TimesNet: 2D Temporal Variation Neural Architecture

• TimesNet is a neural architecture for time series analysis that converts 1D sequences into 2D tensors by adaptively discovering periodic patterns.
• It employs inception-style 2D convolutional modules to decouple intraperiod and interperiod variations, enhancing efficiency and accuracy.
• Empirical results demonstrate that TimesNet outperforms many baselines in forecasting, imputation, classification, and anomaly detection tasks.

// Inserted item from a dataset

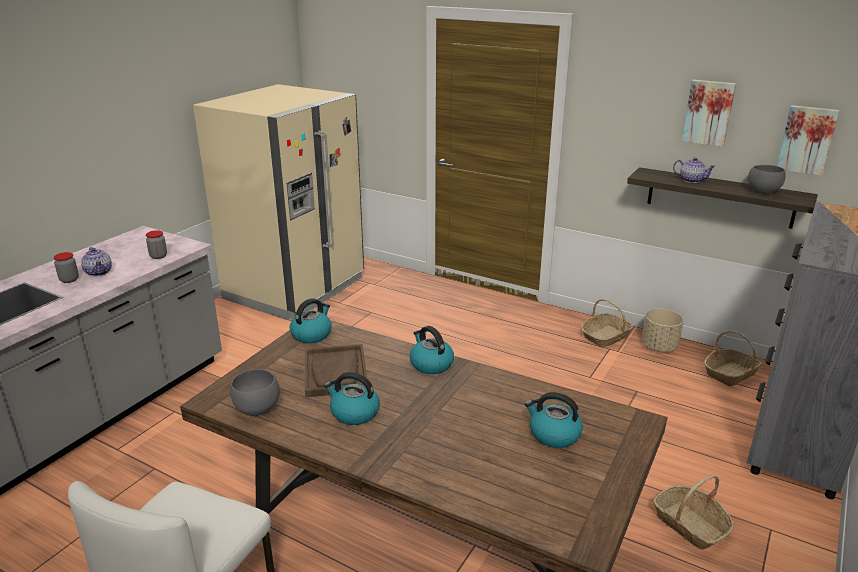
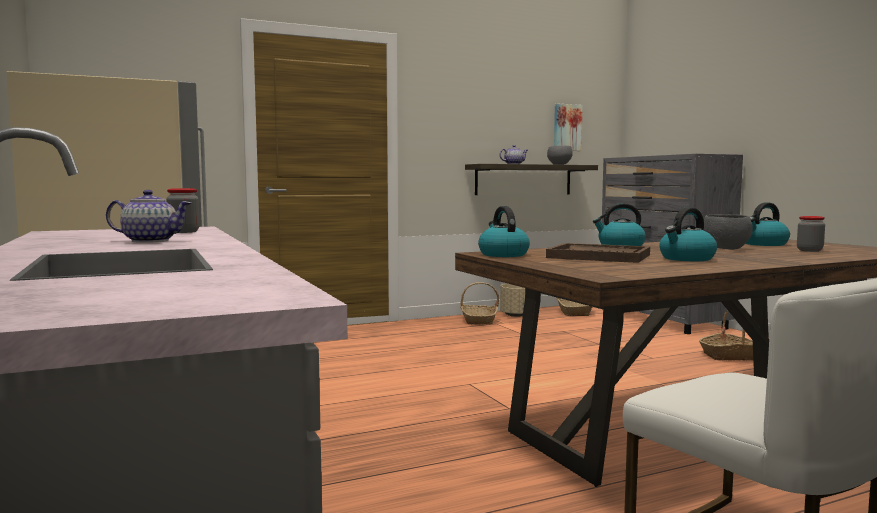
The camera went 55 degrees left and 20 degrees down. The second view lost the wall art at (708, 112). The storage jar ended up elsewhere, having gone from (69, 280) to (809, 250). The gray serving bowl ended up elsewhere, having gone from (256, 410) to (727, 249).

TimesNet is a neural architecture for general time series analysis leveraging 2D temporal variation modeling. Developed to address the inherent representational limitations of modeling intricate temporal patterns with 1D sequence models, TimesNet introduces a learnable mapping from 1D multivariate time series to a collection of 2D tensors structured by adaptive, automatically discovered periods. The method disaggregates complex temporal variations into intraperiod and interperiod components, enabling efficient modeling through parameter-efficient 2D convolutional modules. Empirical results establish TimesNet as a state-of-the-art backbone for core time series tasks, including long- and short-term forecasting, imputation, classification, and anomaly detection (Wu et al., 2022).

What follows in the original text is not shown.